## GIVEN INSTRUCTION:
Copy out every one of the rows below word for word, leaving out the pictures.

-=-=-=-=-

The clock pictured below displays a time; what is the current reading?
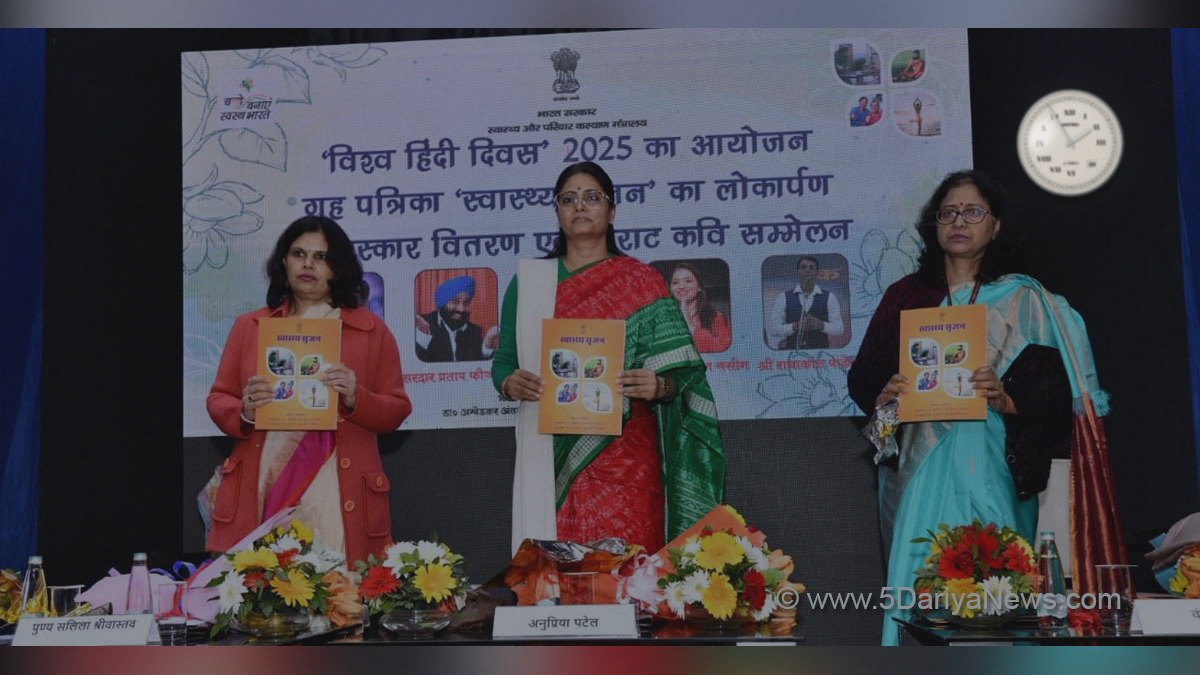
1:55
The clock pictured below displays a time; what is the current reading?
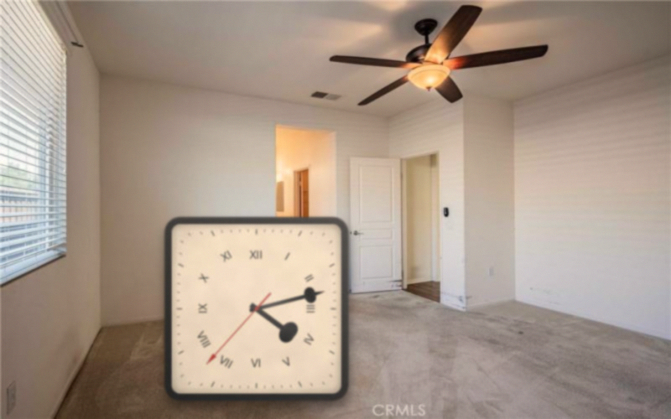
4:12:37
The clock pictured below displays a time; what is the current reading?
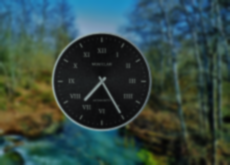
7:25
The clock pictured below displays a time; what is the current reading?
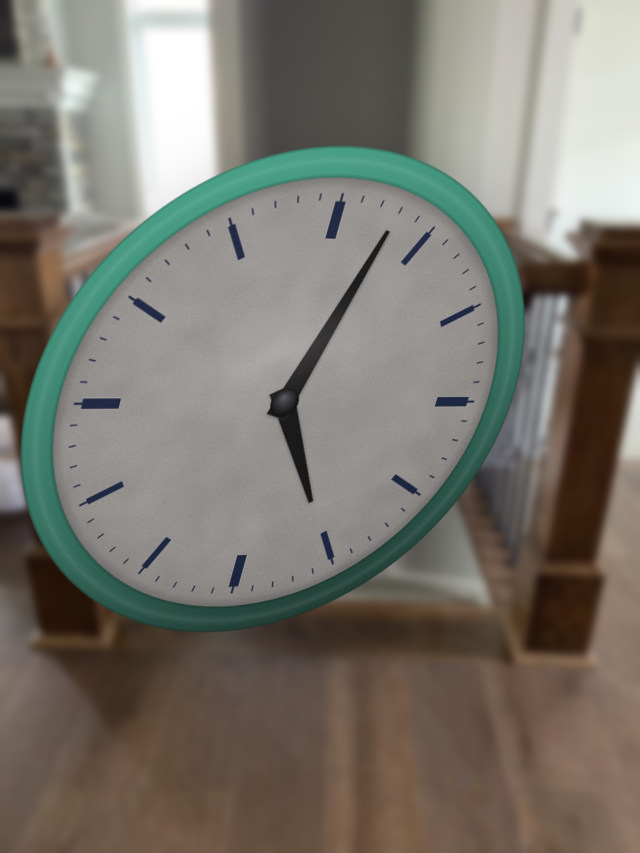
5:03
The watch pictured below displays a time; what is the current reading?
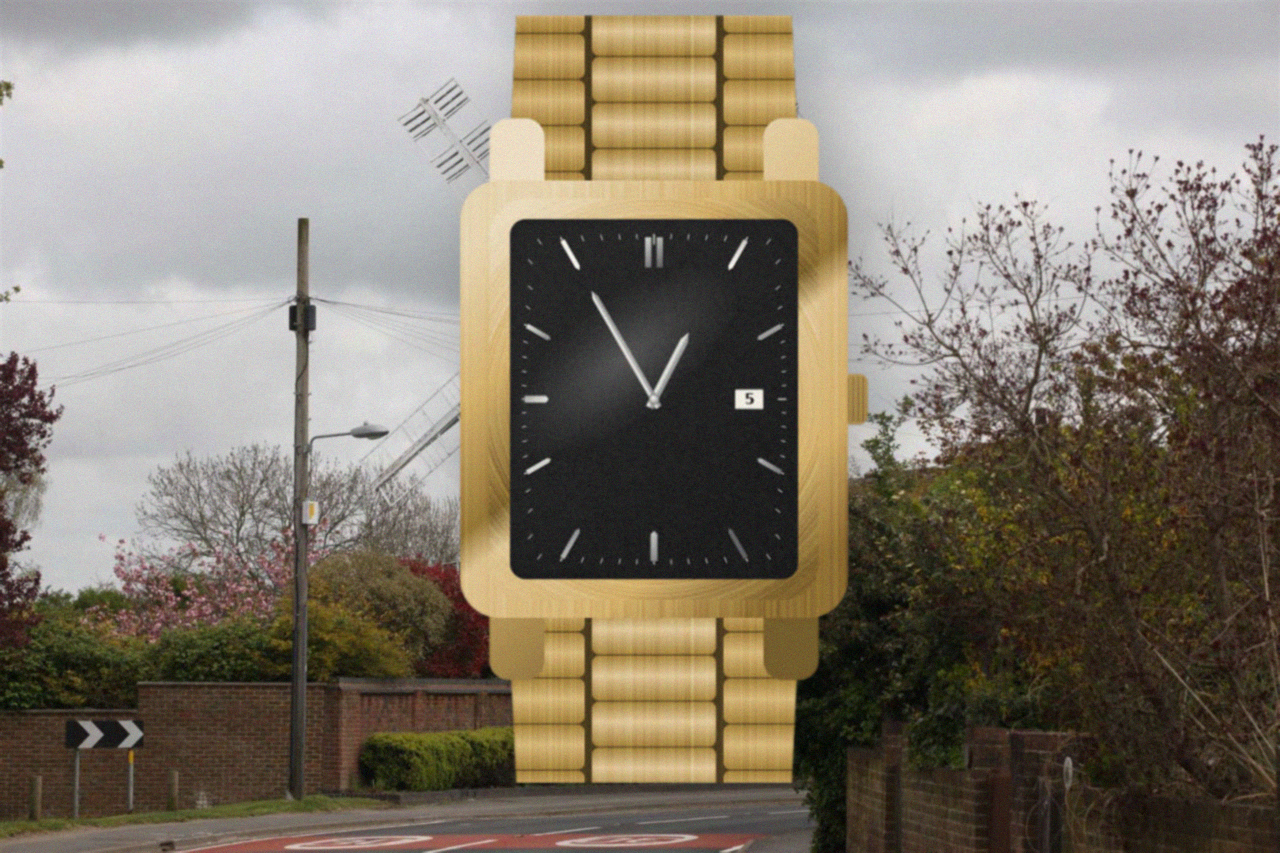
12:55
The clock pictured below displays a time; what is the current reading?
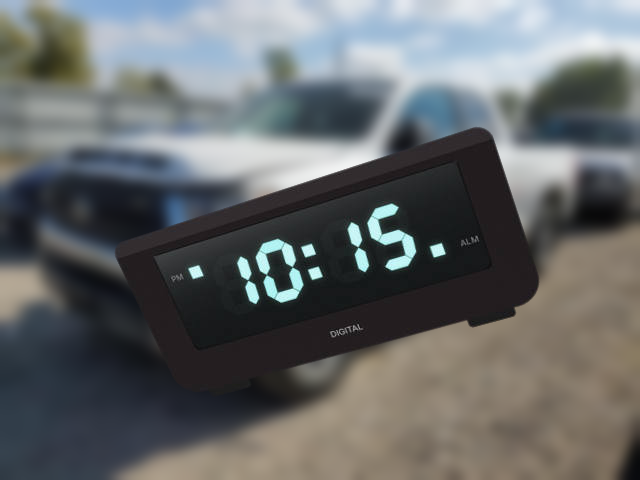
10:15
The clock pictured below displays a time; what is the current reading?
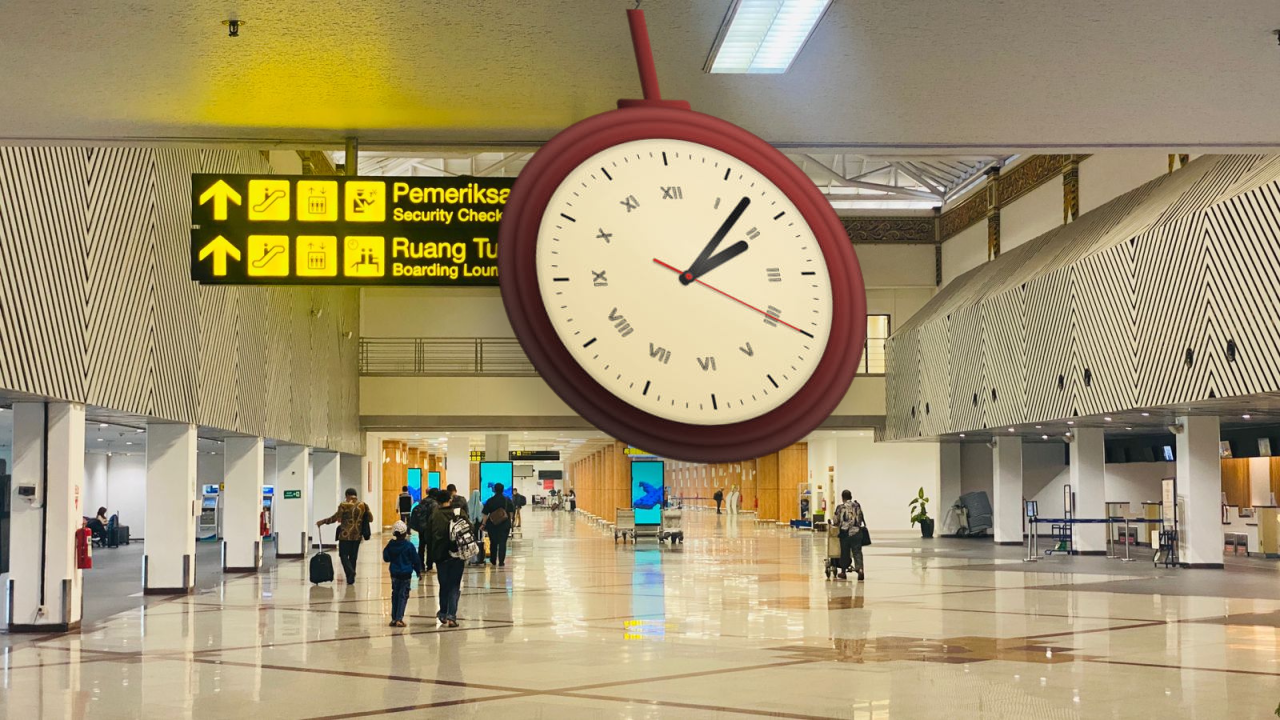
2:07:20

-=-=-=-=-

## REPLY:
The clock pictured below displays a time; what is the current reading?
1:55
The clock pictured below displays a time; what is the current reading?
4:12:37
The clock pictured below displays a time; what is the current reading?
7:25
The clock pictured below displays a time; what is the current reading?
5:03
The watch pictured below displays a time; what is the current reading?
12:55
The clock pictured below displays a time; what is the current reading?
10:15
The clock pictured below displays a time; what is the current reading?
2:07:20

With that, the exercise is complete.